### Task description
Pick out the lines in the listing below that contain the word "expression" and copy them.
#### Data shown
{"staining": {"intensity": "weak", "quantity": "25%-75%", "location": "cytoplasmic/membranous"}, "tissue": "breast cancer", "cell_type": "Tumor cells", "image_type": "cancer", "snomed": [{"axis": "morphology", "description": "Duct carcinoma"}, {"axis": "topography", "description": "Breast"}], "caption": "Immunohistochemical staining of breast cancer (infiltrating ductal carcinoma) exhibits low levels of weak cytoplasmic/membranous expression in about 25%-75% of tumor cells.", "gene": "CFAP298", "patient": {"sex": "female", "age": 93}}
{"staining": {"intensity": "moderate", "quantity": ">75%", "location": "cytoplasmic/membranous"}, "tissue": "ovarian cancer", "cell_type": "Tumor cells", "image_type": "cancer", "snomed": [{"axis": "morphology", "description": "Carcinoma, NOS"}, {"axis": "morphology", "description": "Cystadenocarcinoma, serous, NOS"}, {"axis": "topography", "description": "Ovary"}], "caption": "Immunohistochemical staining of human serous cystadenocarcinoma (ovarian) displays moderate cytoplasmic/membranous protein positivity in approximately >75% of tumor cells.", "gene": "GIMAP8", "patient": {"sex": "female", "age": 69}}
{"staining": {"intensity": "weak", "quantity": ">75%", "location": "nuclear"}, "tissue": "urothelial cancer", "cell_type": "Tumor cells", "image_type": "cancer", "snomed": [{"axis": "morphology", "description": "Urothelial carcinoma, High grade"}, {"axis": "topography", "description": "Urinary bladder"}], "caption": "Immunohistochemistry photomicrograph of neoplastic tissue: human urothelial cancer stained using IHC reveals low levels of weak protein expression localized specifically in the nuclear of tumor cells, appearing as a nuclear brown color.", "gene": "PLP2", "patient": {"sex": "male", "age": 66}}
########
### Output for this exercise
{"staining": {"intensity": "weak", "quantity": "25%-75%", "location": "cytoplasmic/membranous"}, "tissue": "breast cancer", "cell_type": "Tumor cells", "image_type": "cancer", "snomed": [{"axis": "morphology", "description": "Duct carcinoma"}, {"axis": "topography", "description": "Breast"}], "caption": "Immunohistochemical staining of breast cancer (infiltrating ductal carcinoma) exhibits low levels of weak cytoplasmic/membranous expression in about 25%-75% of tumor cells.", "gene": "CFAP298", "patient": {"sex": "female", "age": 93}}
{"staining": {"intensity": "weak", "quantity": ">75%", "location": "nuclear"}, "tissue": "urothelial cancer", "cell_type": "Tumor cells", "image_type": "cancer", "snomed": [{"axis": "morphology", "description": "Urothelial carcinoma, High grade"}, {"axis": "topography", "description": "Urinary bladder"}], "caption": "Immunohistochemistry photomicrograph of neoplastic tissue: human urothelial cancer stained using IHC reveals low levels of weak protein expression localized specifically in the nuclear of tumor cells, appearing as a nuclear brown color.", "gene": "PLP2", "patient": {"sex": "male", "age": 66}}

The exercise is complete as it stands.